Sitting in the classroom surrounded by whispers, watching Miss with her head down on her desk, Bogdan knew it was time. He accepted his mission, Mission X. He knew what he had to do.

He opened his desk. The contents were ordered neatly into piles: textbooks on the right, workbooks on the left, a nifty row of ruler, pens, pencils, and a math-set in between. And the scissors. He slid his thumb and forefinger into the two loops and removed them slowly, opening and closing the blades as he did, and the sound of metal sliding against metal sent a shiver through him. They came together with an icy snick. And he opened them again so he could see how, yes, they formed a cross. Or the letter X.

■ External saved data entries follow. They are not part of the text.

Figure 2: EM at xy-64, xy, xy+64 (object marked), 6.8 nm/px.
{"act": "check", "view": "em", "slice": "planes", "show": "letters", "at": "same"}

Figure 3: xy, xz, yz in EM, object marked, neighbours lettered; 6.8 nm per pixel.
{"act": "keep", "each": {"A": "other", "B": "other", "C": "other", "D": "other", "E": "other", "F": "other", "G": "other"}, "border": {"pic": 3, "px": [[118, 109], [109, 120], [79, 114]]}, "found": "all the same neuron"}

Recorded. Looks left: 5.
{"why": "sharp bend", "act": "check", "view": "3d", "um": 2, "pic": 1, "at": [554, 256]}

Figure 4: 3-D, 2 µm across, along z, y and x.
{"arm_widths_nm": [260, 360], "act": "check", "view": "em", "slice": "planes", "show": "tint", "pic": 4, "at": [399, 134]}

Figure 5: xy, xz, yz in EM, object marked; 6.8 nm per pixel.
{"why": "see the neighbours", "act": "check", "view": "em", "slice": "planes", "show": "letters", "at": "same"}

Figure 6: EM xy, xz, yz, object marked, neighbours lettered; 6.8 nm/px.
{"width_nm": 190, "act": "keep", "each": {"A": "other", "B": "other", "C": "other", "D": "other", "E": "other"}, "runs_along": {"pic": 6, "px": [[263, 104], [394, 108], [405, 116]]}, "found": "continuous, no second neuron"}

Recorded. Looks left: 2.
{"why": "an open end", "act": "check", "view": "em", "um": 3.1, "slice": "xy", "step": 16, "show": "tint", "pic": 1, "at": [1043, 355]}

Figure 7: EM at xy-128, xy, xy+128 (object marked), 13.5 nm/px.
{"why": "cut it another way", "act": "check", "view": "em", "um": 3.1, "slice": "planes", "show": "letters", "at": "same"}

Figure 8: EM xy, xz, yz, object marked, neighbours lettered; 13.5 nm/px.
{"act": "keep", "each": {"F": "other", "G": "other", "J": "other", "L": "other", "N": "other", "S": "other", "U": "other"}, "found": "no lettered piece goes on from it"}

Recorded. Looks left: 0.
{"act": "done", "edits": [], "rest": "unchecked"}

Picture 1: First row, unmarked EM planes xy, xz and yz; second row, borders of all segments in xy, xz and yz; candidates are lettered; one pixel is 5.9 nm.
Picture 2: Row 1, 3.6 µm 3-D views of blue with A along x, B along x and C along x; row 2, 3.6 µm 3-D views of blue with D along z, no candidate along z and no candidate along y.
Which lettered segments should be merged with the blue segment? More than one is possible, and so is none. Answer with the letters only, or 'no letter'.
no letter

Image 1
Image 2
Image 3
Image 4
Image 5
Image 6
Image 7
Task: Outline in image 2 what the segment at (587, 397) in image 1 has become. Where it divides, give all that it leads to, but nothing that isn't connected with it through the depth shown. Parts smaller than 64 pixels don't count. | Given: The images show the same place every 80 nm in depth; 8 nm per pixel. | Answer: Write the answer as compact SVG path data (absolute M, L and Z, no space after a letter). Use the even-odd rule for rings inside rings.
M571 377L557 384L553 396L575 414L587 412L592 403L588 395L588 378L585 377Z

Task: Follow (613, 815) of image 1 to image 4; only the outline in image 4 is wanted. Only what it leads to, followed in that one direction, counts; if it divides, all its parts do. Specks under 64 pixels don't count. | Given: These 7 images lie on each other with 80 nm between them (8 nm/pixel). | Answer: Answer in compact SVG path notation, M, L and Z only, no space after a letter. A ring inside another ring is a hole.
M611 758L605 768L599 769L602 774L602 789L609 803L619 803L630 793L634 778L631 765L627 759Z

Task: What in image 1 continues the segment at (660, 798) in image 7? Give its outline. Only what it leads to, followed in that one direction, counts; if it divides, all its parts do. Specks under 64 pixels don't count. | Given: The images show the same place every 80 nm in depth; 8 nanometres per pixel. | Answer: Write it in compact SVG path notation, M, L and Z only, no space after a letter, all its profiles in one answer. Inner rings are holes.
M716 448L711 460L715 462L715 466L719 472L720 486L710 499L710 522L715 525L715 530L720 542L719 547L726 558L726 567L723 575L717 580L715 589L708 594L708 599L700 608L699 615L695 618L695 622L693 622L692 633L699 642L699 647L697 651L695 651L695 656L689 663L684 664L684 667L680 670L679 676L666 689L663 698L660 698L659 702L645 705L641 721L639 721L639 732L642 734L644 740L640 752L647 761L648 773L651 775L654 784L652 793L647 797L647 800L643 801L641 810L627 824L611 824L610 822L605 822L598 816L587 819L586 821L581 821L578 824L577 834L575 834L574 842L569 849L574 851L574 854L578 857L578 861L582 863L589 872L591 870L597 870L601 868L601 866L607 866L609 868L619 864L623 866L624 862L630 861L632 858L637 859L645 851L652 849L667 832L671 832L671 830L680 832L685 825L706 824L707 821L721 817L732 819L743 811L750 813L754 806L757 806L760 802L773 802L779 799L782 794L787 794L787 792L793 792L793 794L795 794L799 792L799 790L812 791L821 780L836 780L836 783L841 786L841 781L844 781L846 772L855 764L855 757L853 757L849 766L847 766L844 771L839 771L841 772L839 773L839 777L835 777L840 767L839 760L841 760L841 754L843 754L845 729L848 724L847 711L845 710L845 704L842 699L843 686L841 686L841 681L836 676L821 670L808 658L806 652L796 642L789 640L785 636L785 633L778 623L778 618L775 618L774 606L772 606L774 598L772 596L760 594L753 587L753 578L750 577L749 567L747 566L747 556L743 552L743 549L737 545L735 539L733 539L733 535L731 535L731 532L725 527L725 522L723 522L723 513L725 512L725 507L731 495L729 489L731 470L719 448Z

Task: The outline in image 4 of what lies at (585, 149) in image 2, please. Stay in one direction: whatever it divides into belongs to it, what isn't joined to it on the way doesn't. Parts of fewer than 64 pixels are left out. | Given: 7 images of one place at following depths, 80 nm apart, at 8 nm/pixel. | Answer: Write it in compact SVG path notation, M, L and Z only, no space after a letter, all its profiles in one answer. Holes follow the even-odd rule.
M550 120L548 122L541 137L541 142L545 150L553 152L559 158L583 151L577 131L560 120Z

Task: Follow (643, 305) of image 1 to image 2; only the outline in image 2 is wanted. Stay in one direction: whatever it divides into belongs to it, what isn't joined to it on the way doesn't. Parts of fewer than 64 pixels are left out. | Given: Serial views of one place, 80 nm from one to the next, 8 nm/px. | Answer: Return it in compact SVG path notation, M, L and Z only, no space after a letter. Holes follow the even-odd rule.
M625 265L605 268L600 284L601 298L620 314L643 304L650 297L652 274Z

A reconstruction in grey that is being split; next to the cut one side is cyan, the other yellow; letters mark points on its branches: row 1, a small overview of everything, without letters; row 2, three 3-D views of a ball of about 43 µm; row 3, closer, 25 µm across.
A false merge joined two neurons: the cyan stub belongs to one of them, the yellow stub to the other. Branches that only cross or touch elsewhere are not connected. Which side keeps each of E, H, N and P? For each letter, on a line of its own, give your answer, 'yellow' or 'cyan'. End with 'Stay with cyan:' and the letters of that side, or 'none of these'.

THE LAST SONG ON Sticky Fingers was Bogdan's favourite. Sometimes his mother had another client coming in for a haircut and they couldn't make it to the end; other times her afternoon was free and they would get there. She took Bogdan in her arms, held him close, and he laid his head against her chest and closed his eyes. They swayed gently in place like that as the song rose up slowly from the turntable: pretty guitar and piano and singing from somewhere faraway. Bogdan nuzzled into his mother, the two of them wobbling there amid clumps of hair strewn all over the floor, and for a minute that was all there was in the universe: the two of them, and the song.

BOGDAN STOOD. The whispers continued. If any of his classmates noticed him it was in passing. They were mostly watching Miss, her face buried in her marking. Bogdan looked around, back at Trish. She regarded him at first with disdain, as usual, and seemed to be readying herself to mouth his nickname, but then noticing the scissors in his hand Trish's face changed. It took a moment for Bogdan to realize what that look was, her mouth parting slightly, the eyes widening: fear. For once, Trish had nothing to say. Bogdan slid out from behind his desk.

The scissors in his hand felt light; his body seemed distant. It was as though part of him were there in the classroom and part of him were moving through his life leading to that moment: now tapping out Morse code back home with his father, now lying down with his mother on a mattress on the floor of their new duplex in The Co-op in London, now dancing, now eating a math test, now from across the playground watching The Arab sitting alone on the portable steps, now here. And through it all he heard that song, the last one before the needle would lift and leave them in silence: the cymbals crashed like waves and the drums came rumbling — and, oh, the violins! They were saddest of all.

Bogdan stepped toward Trish. The class went quiet, snapped off like a radio. Bogdan raised the scissors, now at Trish's desk. Miss looked up blearily. It took a moment for her eyes to focus. What she saw was a shaggy-haired boy standing there in the middle of the classroom with a pair of scissors in his hand, and the girl at her desk beneath him staring wideeyed at the blades, and every face in the classroom turned toward them in wonder.